Der Wasserstand im Panamakanal wird weiter sinken.
30.11.2023

Um die Auswirkungen der schweren Dürre abzumildern, hat die Panama-Kanal-Behörde (ACP) kürzlich ihre Schifffahrtsbeschränkungen aktualisiert. Die Anzahl der Schiffe, die täglich diesen wichtigen globalen Seeweg passieren, wird ab November von 32 auf 31 reduziert.
Angesichts der voraussichtlich trockeneren Bedingungen im nächsten Jahr könnten weitere Einschränkungen folgen.
Die Dürre im Kanal verschärft sich.
Vor wenigen Tagen erklärte die ACP, dass die Wasserknappheitskrise weiterhin anhält und die Behörde daher „weitere Anpassungen für notwendig erachtet hat, und die neuen Regelungen werden ab dem 1. November gelten“. Es ist wahrscheinlich, dass die Dürrebedingungen bis ins nächste Jahr andauern werden.
Mehrere Experten warnen vor möglichen Beeinträchtigungen des Seehandels angesichts der drohenden Dürre im nächsten Jahr. Sie gehen davon aus, dass die Trockenzeit in Panama früh einsetzen könnte. Überdurchschnittlich hohe Temperaturen könnten die Verdunstung verstärken und den Wasserstand im April nächsten Jahres auf ein Rekordtief sinken lassen.
Die Regenzeit in Panama beginnt normalerweise im Mai und dauert bis Dezember. Heute setzte die Regenzeit jedoch sehr spät ein, und der Regen war nur vereinzelt.
Die Kanalverwaltung sagte einst, Panama würde etwa alle fünf Jahre eine Dürre erleben. Nun scheint sie alle drei Jahre aufzutreten. Die aktuelle Dürre in Panama ist die trockenste seit Beginn der Aufzeichnungen im Jahr 1950.
Vor wenigen Tagen erklärte Vázquez, Direktor der Panama-Kanal-Behörde, in einem Interview mit Journalisten, dass die Verkehrsbeschränkungen zu Einnahmeverlusten von 200 Millionen US-Dollar für den Kanal führen könnten.
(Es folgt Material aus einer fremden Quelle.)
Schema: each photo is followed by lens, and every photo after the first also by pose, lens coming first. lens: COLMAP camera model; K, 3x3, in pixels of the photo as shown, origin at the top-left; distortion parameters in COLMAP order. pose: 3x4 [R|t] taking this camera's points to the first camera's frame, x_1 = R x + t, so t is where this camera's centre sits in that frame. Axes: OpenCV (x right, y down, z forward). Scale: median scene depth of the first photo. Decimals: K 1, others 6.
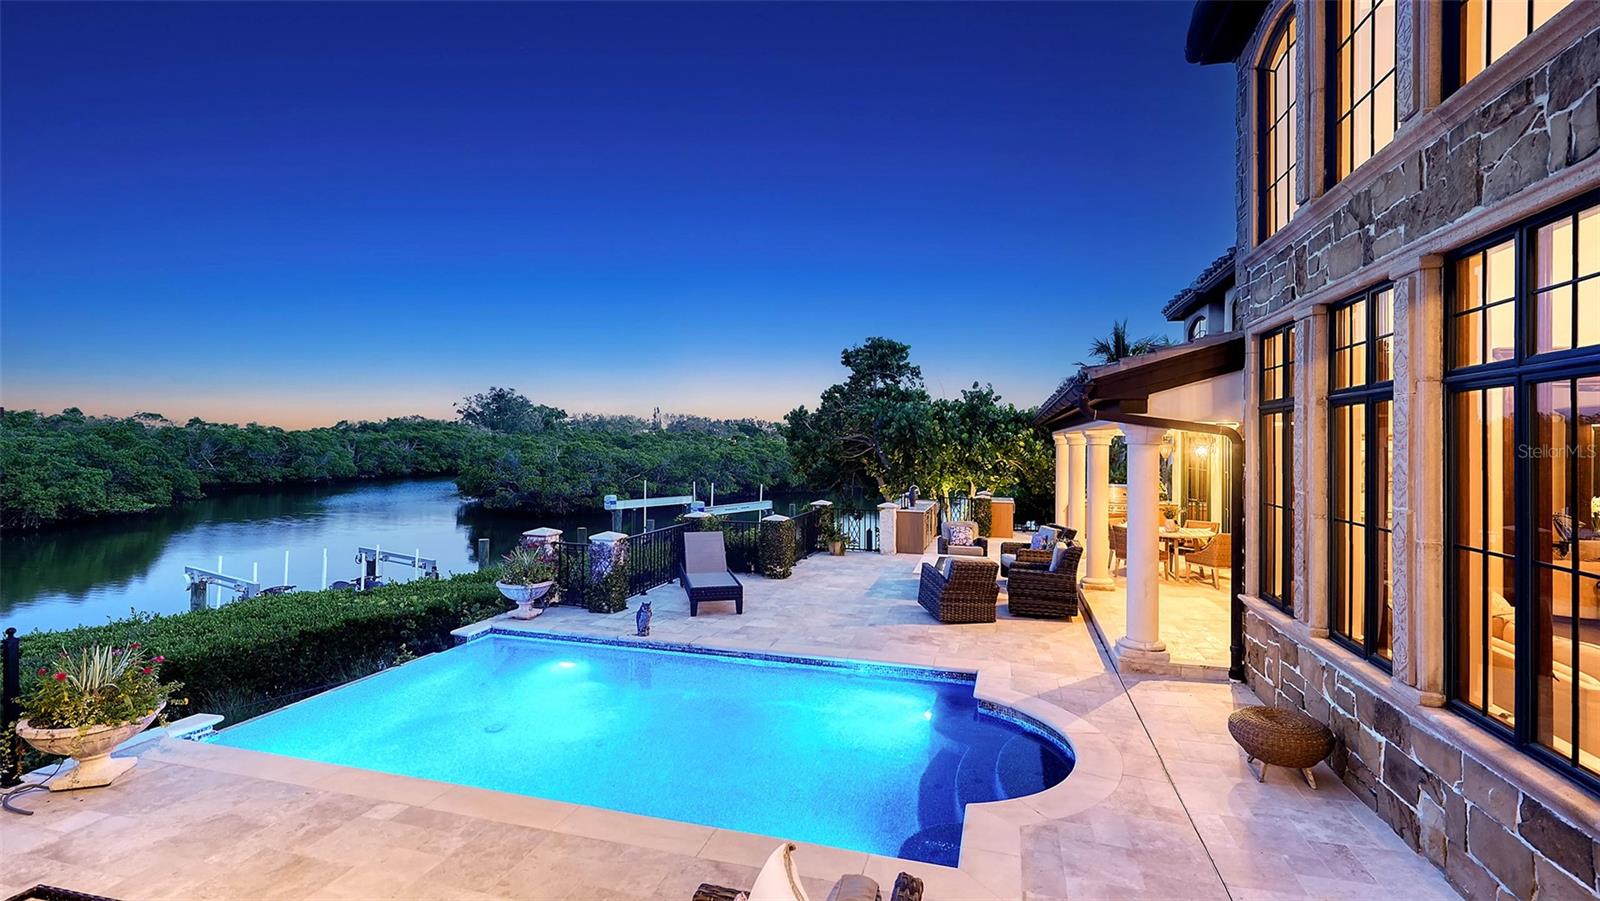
lens RADIAL K [[719.9, 0, 800.0], [0, 719.9, 450.5], [0, 0, 1]] dist [-0.000800, 0.000060]
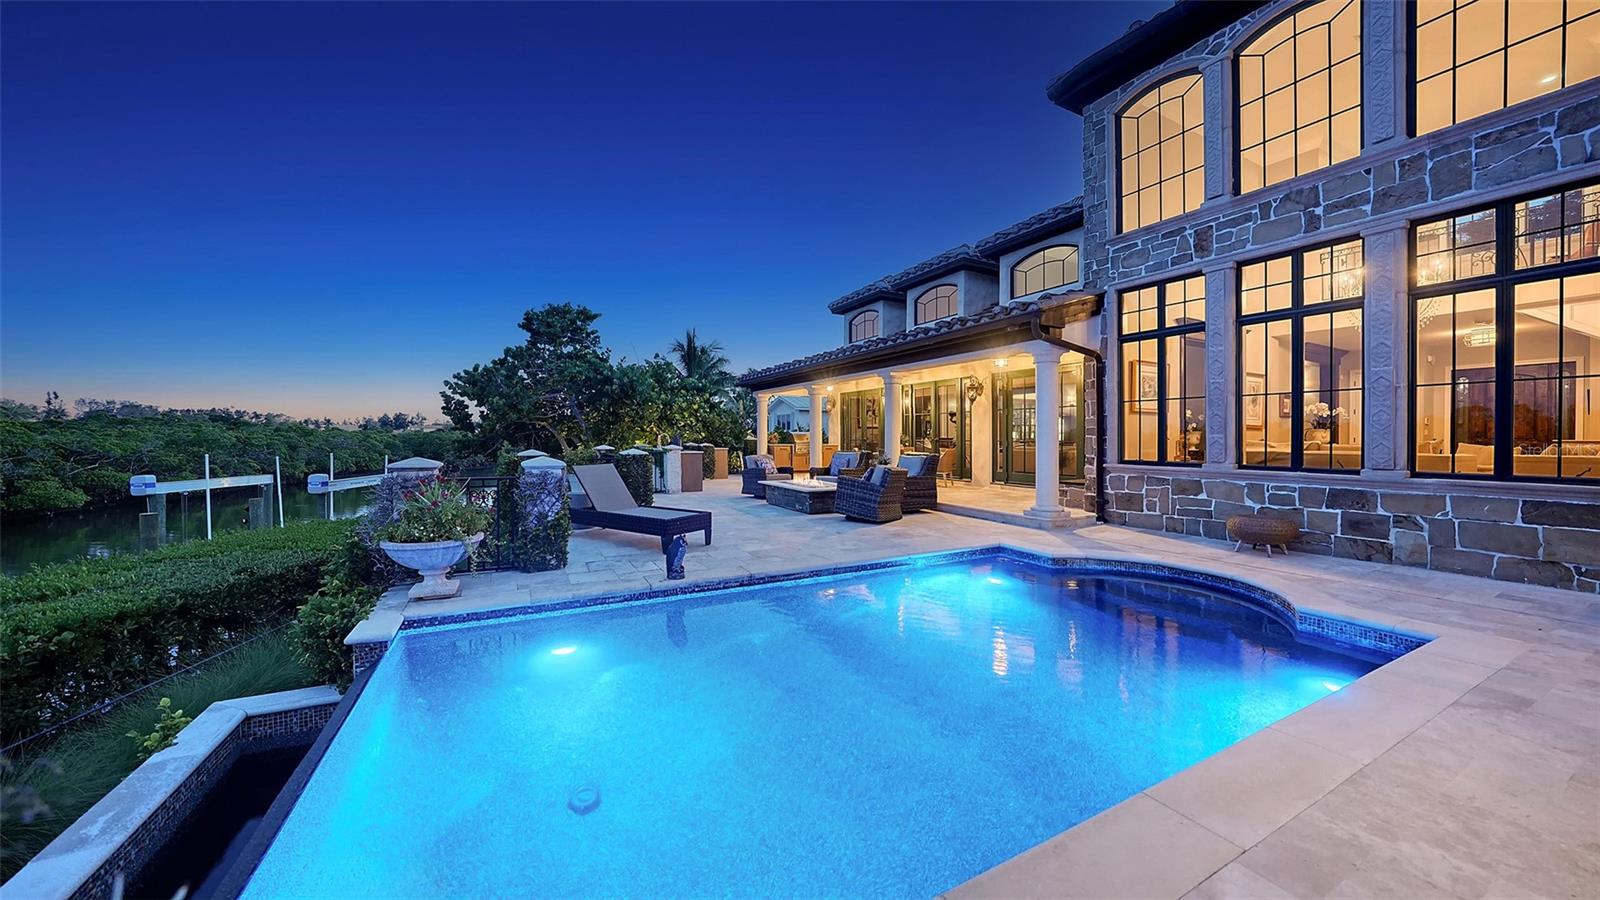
lens RADIAL K [[554.1, 0, 793.4], [0, 554.1, 442.9], [0, 0, 1]] dist [-0.024206, 0.005089]
pose [[0.731828, -0.016789, 0.681283, -0.470019], [0.013530, 0.999857, 0.010107, 0.099223], [-0.681355, 0.001822, 0.731950, 0.441261]]
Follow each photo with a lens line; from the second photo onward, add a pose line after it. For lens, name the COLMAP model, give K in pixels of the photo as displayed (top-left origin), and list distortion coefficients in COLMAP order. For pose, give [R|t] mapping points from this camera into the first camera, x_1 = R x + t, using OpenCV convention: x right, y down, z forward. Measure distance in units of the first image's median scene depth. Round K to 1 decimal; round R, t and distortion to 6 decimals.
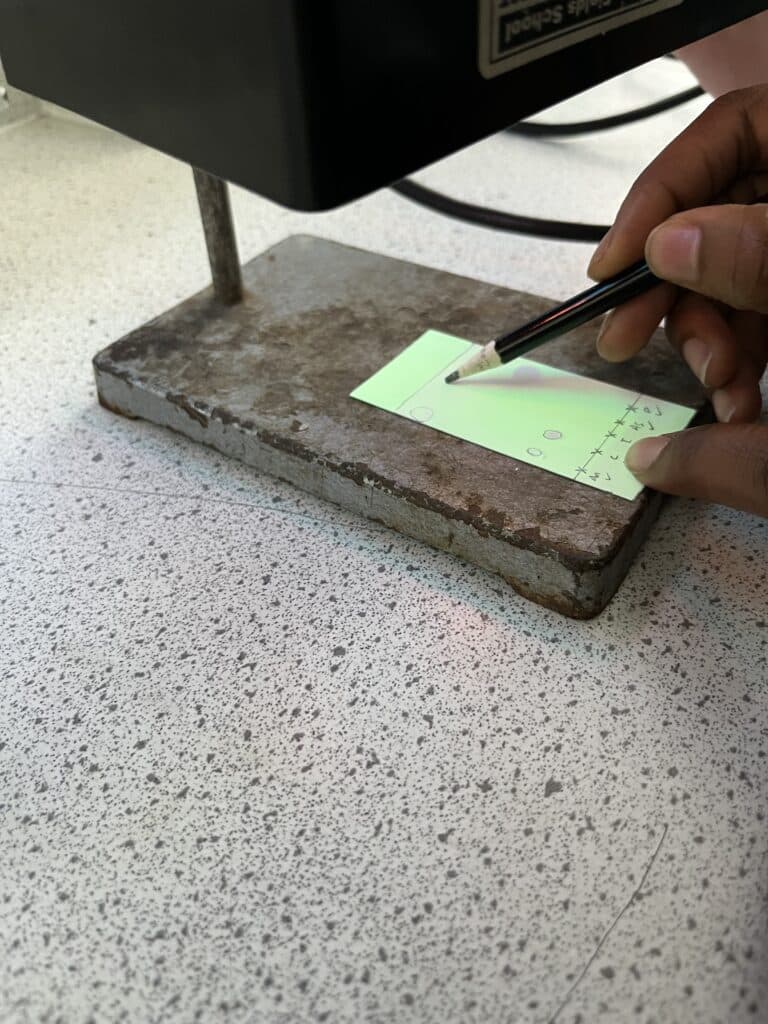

Vázquez führte weiter aus, dass Wasserknappheit im Kanal in der Vergangenheit alle fünf bis sechs Jahre auftrat, was ein normales klimatisches Phänomen sei.
Die diesjährige Dürre ist besonders schwerwiegend, und mit der Verschärfung des Klimawandels könnten Wasserknappheit im Panamakanal zur Normalität werden.
Beschränken Sie das Versandvolumen erneut
Kürzlich berichtete Reuters, dass die ACP in den letzten Monaten eine Reihe von Navigationsbeschränkungen eingeführt hat, um Wasser zu sparen, darunter die Begrenzung des Tiefgangs von Schiffen von 15 Metern auf 13 Meter und die Kontrolle des täglichen Schiffsverkehrsaufkommens.
Im Allgemeinen kann das normale tägliche Versandvolumen 36 Schiffe erreichen.
Um Schiffsverspätungen und lange Warteschlangen zu vermeiden, wird ACP auch neue Fahrpläne für die New Panamax- und Panamax-Schleusen bereitstellen, damit die Kunden ihre Reiserouten anpassen können.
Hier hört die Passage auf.